## The problem
Please reproduce, word for word, the stretch of the records from the line containing "The reason many newbies fail with affiliate" through the end of the records.

## Information provided
◆ ◆ ◆
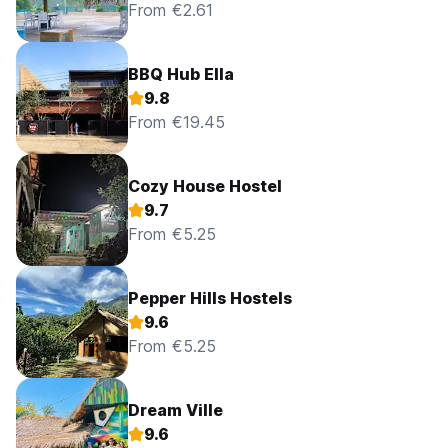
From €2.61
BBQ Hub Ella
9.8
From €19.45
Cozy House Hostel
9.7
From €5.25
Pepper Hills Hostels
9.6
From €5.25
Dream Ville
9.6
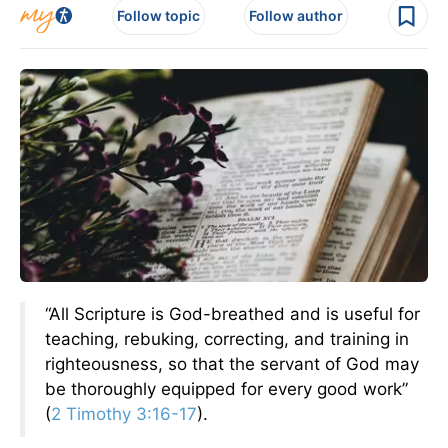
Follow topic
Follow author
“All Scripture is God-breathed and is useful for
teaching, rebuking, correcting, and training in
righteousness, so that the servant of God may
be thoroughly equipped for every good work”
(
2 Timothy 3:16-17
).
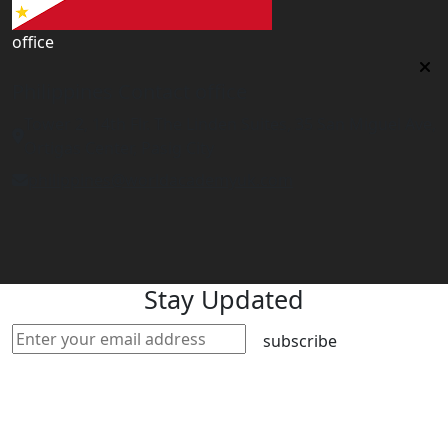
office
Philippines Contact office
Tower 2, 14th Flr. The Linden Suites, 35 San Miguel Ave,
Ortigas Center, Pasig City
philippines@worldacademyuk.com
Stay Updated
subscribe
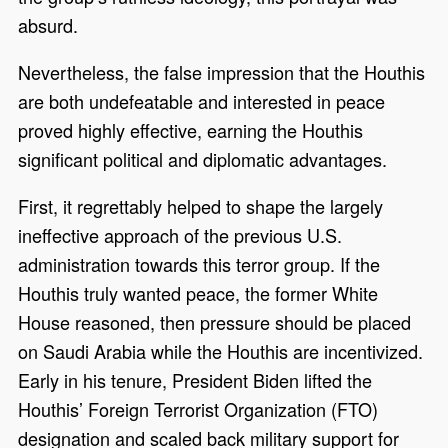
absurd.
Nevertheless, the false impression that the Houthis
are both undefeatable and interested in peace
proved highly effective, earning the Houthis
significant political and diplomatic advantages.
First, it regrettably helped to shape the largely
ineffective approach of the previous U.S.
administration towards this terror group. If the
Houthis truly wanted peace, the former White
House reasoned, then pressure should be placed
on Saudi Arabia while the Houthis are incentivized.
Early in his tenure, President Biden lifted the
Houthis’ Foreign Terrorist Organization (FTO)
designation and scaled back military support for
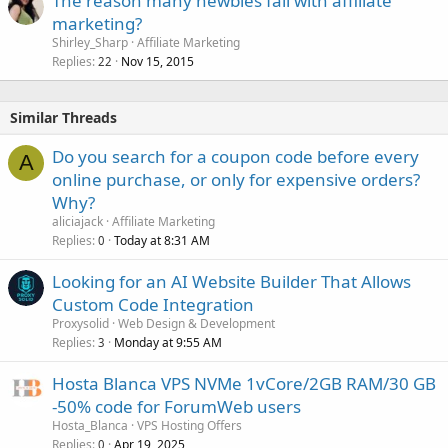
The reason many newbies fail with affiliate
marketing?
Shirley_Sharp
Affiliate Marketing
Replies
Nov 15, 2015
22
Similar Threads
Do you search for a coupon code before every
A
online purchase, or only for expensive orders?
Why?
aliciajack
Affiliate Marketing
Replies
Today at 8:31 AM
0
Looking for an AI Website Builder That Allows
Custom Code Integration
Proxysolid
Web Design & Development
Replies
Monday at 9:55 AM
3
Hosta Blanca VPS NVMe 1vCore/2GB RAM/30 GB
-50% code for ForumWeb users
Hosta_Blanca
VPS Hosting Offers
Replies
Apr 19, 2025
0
◆ ◆ ◆
## Reply
The reason many newbies fail with affiliate
marketing?
Shirley_Sharp
Affiliate Marketing
Replies
Nov 15, 2015
22
Similar Threads
Do you search for a coupon code before every
A
online purchase, or only for expensive orders?
Why?
aliciajack
Affiliate Marketing
Replies
Today at 8:31 AM
0
Looking for an AI Website Builder That Allows
Custom Code Integration
Proxysolid
Web Design & Development
Replies
Monday at 9:55 AM
3
Hosta Blanca VPS NVMe 1vCore/2GB RAM/30 GB
-50% code for ForumWeb users
Hosta_Blanca
VPS Hosting Offers
Replies
Apr 19, 2025
0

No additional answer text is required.